**** Exercise material

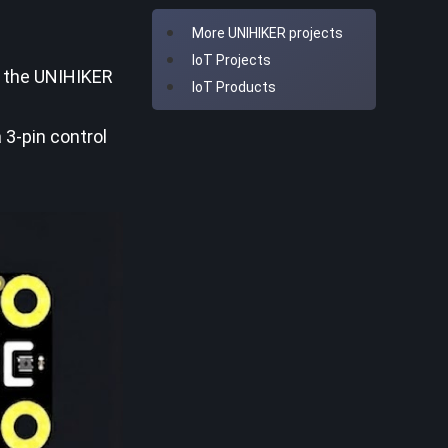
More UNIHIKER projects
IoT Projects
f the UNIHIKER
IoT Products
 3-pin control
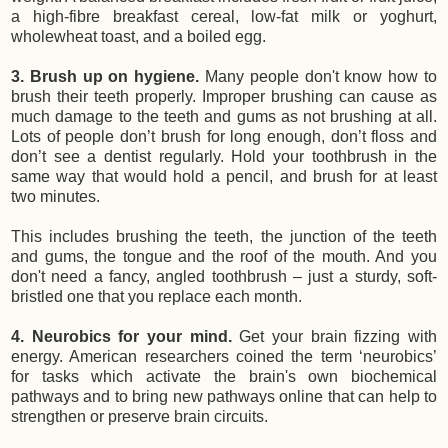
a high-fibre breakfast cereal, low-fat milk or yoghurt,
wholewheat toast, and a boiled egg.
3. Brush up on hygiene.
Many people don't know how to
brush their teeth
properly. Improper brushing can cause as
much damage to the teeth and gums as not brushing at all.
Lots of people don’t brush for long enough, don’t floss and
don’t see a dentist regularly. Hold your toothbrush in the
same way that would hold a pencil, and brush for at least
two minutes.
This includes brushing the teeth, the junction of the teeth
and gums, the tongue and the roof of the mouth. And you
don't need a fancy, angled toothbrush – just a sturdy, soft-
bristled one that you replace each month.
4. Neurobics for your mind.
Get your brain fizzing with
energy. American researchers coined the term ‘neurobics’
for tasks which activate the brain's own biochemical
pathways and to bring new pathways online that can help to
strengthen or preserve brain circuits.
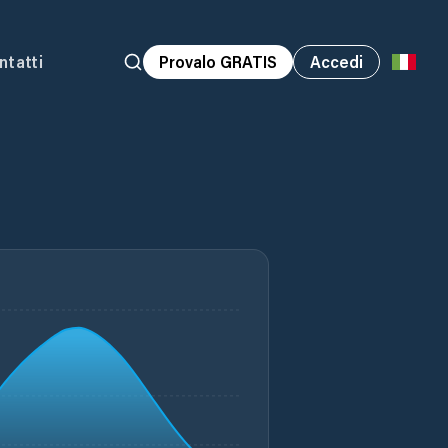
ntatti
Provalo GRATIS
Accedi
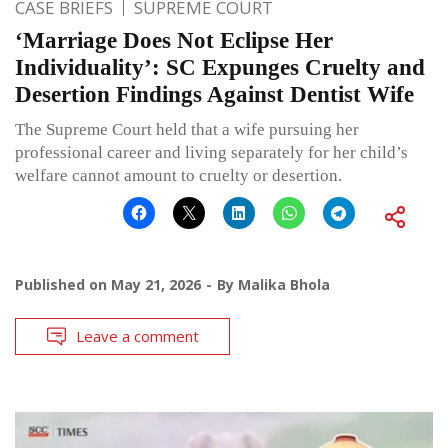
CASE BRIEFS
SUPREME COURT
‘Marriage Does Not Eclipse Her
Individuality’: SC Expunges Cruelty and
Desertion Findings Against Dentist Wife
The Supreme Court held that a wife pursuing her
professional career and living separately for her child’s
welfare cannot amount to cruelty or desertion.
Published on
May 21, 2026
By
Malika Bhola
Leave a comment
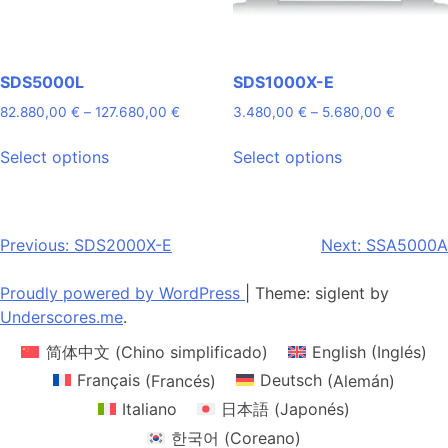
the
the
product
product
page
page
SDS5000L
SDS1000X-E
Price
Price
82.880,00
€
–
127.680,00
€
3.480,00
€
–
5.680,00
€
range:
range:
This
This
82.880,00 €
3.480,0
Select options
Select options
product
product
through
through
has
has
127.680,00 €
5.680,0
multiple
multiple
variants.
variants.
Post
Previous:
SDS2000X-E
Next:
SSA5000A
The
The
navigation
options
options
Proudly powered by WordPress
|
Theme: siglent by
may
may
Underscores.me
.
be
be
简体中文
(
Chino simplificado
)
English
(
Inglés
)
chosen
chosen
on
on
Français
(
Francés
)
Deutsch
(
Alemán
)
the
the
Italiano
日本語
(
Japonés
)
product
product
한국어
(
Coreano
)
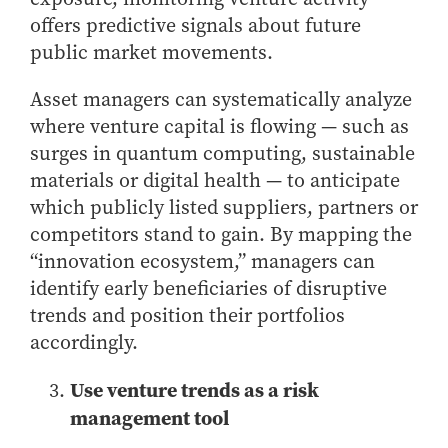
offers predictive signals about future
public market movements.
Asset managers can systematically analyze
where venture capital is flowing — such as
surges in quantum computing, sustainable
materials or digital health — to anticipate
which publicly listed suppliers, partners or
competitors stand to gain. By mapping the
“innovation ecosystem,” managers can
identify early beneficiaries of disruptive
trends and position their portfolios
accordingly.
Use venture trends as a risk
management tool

********
**** Exercise material

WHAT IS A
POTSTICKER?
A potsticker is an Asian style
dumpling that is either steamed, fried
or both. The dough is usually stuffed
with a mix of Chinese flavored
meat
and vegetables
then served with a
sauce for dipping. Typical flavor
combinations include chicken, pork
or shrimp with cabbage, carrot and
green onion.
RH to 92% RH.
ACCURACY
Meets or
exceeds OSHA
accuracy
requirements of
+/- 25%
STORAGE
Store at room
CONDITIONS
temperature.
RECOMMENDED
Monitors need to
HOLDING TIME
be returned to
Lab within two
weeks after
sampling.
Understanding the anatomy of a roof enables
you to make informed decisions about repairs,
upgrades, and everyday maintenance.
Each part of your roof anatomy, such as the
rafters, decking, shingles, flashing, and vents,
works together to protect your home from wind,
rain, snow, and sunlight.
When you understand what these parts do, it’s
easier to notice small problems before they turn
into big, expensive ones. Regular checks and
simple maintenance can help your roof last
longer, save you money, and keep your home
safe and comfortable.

********

Instructions for the task >>
Collect from the data above every line that includes "UNIHIKER".

Task response >>
More UNIHIKER projects
f the UNIHIKER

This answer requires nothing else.